• [Goal of the exercise]
Echo back, with no changes, everything from the line containing "22, 23, 18, 14" down to the end of the records, including both.

• [Available records]
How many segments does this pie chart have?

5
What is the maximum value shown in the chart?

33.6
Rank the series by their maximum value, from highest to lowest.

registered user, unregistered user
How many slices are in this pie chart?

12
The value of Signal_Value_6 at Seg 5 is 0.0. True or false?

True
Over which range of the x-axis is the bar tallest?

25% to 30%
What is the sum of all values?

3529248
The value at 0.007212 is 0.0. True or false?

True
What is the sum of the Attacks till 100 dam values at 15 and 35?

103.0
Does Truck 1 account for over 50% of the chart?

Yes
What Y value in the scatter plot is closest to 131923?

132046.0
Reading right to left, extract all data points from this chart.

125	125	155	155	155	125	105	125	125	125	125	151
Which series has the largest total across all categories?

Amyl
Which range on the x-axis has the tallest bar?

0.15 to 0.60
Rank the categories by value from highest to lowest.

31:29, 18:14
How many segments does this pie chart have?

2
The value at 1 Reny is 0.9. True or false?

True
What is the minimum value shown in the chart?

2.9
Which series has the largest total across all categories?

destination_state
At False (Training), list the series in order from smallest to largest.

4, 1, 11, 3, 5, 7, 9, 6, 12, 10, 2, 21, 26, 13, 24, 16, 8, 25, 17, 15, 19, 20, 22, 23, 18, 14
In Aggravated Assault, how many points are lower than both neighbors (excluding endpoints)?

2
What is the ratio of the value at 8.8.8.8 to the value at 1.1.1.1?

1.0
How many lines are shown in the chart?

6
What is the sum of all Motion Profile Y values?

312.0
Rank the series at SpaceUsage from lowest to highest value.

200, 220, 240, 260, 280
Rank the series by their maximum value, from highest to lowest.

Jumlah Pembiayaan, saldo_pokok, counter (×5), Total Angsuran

• [Answer section]
4, 1, 11, 3, 5, 7, 9, 6, 12, 10, 2, 21, 26, 13, 24, 16, 8, 25, 17, 15, 19, 20, 22, 23, 18, 14
In Aggravated Assault, how many points are lower than both neighbors (excluding endpoints)?

2
What is the ratio of the value at 8.8.8.8 to the value at 1.1.1.1?

1.0
How many lines are shown in the chart?

6
What is the sum of all Motion Profile Y values?

312.0
Rank the series at SpaceUsage from lowest to highest value.

200, 220, 240, 260, 280
Rank the series by their maximum value, from highest to lowest.

Jumlah Pembiayaan, saldo_pokok, counter (×5), Total Angsuran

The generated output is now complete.